### TESTO FORNITO
◇ ◇ ◇
OMS. Allarme Città del Vino: Per combattere l’alcolismo l’Organizzazione mondiale della sanità non deve colpire la cultura del vino

SIENA – “I circa 15 milioni di enoturisti che ogni anno percorrono le strade del vino italiane non possono essere trattati come degli alcolizzati cronici. Senza dimenticare i valori dell’export del vino italiano e del turismo del vino anche per l’indotto: ristorazione, accoglienza, ricettività”.

A sottolinearlo è Angelo Radica, presidente residente dell’Associazione nazionale Città del Vino, che esprime forte preoccupazione per la decisione presa dall’Organizzazione mondiale della sanità (Oms) – Regione Europa, che ha adottato una risoluzione che demonizza il vino ed un intero comparto in Italia come in Europa.

Il documento dell’Oms approvato nei giorni scorsi a Tel Aviv – “European framework for action on alcohol 2022-2025” – non tiene in considerazione quanto affermato dalla “Global alcohol strategy” approvata lo scorso maggio dalla stessa Oms e dalla votazione al “Cancer plan” da parte del Parlamento europeo che avevano rimarcato l’esigenza di focalizzare l’azione sul consumo dannoso di alcol e che avevano visto Città del Vino intervenire, unitamente a tutta la filiera, in difesa del valore culturale ed economico del vino.

Le nuove linee guida espresse dall’Oms, tra l’altro accolte integralmente senza fare opposizione da parte della delegazione italiana, prevedono l’attuazione di programmi di contrasto al consumo dell’alcol con l’obiettivo di una riduzione del 10% pro-capite entro il 2025. Per raggiungere questo obiettivo, l’Oms proporrà ai Paesi interessati l’aumento della tassazione sui prodotti a base di alcool, il divieto di fare pubblicità, promozione e marketing in qualsiasi forma di tali prodotti, la diminuzione stessa della produzione , l’obbligo di health warning (avviso di allarme per la salute) da stampigliare sulle etichette.
◇ ◇ ◇
### PARTI DELL'ESERCIZIO
- a) Nel testo sulla risoluzione dell'Oms e le Città del Vino, quale riduzione pro capite del consumo di alcol si punta a ottenere entro il 2025?
- b) Prosegui il testo sulla risoluzione dell'Oms e le Città del Vino a partire dall'ultima frase riportata.
Le voci che seguono non hanno alcun legame con il testo fornito.
◇ ◇ ◇
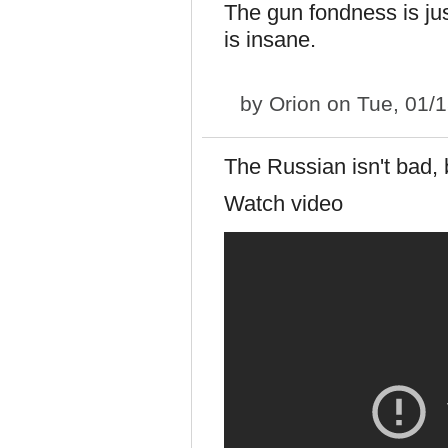
The gun fondness is just
is insane.
by
Orion
on Tue, 01/1
The Russian isn't bad, 
Watch video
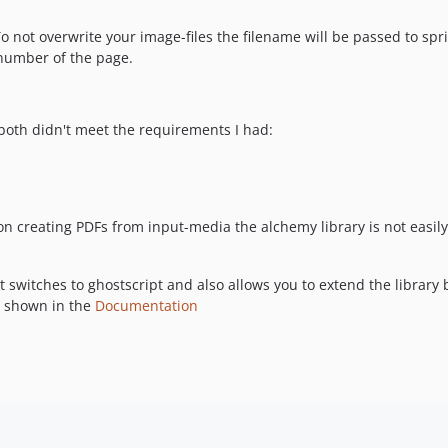
o not overwrite your image-files the filename will be passed to spr
 number of the page.
both didn't meet the requirements I had:
on creating PDFs from input-media the alchemy library is not easi
nt switches to ghostscript and also allows you to extend the librar
e shown in the
Documentation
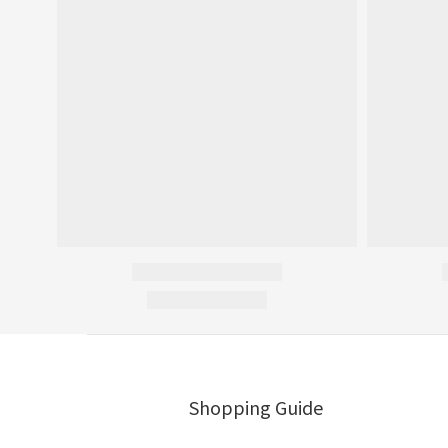
Shopping Guide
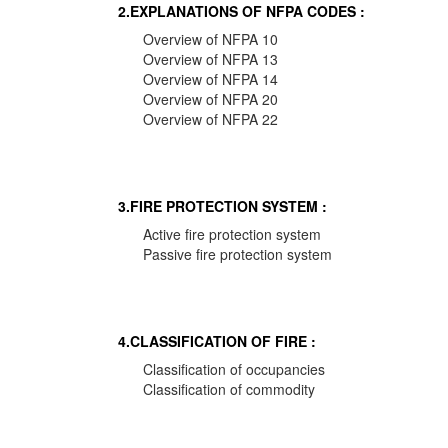
2.EXPLANATIONS OF NFPA CODES :
Overview of NFPA 10
Overview of NFPA 13
Overview of NFPA 14
Overview of NFPA 20
Overview of NFPA 22
3.FIRE PROTECTION SYSTEM :
Active fire protection system
Passive fire protection system
4.CLASSIFICATION OF FIRE :
Classification of occupancies
Classification of commodity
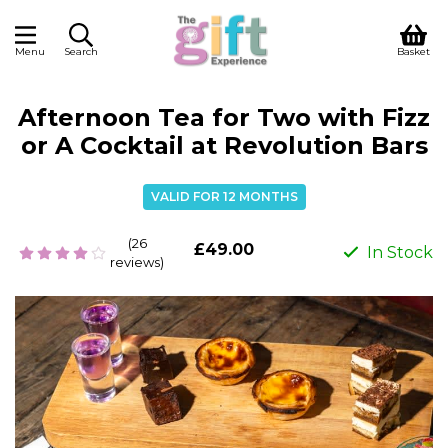
Menu
Search
Basket
Afternoon Tea for Two with Fizz
or A Cocktail at Revolution Bars
VALID FOR 12 MONTHS
(26
£49.00
In Stock
reviews)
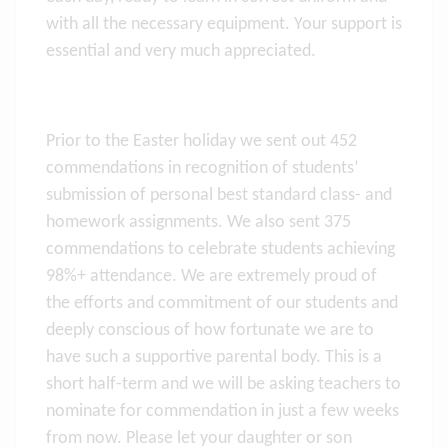
with all the necessary equipment. Your support is
essential and very much appreciated.
Prior to the Easter holiday we sent out 452
commendations in recognition of students’
submission of personal best standard class- and
homework assignments. We also sent 375
commendations to celebrate students achieving
98%+ attendance. We are extremely proud of
the efforts and commitment of our students and
deeply conscious of how fortunate we are to
have such a supportive parental body. This is a
short half-term and we will be asking teachers to
nominate for commendation in just a few weeks
from now. Please let your daughter or son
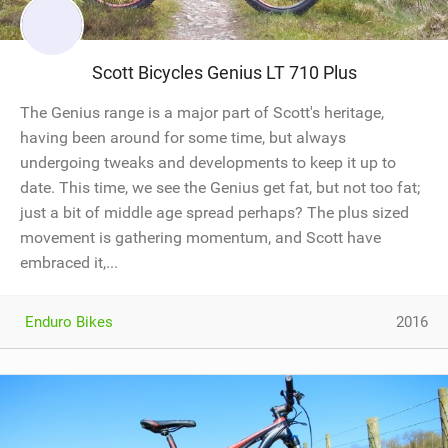
Scott Bicycles Genius LT 710 Plus
The Genius range is a major part of Scott's heritage,
having been around for some time, but always
undergoing tweaks and developments to keep it up to
date. This time, we see the Genius get fat, but not too fat;
just a bit of middle age spread perhaps? The plus sized
movement is gathering momentum, and Scott have
embraced it,...
Enduro Bikes
2016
◇ ◇ ◇
### SOLUZIONI DELL'ESERCIZIO
- a) Una riduzione del 10% pro capite.

- b)
“Queste nuove indicazioni dell’Oms – afferma il presidente Radica – sono un ulteriore colpo al mondo del vino europeo e italiano in particolare, perché non tengono assolutamente conto del valore culturale delle produzioni vitivinicole e del fatto che bere vino, oggi, non è certo sintomo di alcolismo, ma semmai di piacevole convivenza, di scoperta dei territori e del valore cultuale del vino che racconta storie anche millenarie di persone e di luoghi. Bere con moderazione è sempre stato il nostro slogan: criminalizzare il vino non è la via giusta per combattere l’alcolismo che non è certo causato dalla presenza del vino di qualità ma semmai dalle problematiche sociali ed economiche che possono colpire ampie fasce di popolazione. Il vino è cultura”.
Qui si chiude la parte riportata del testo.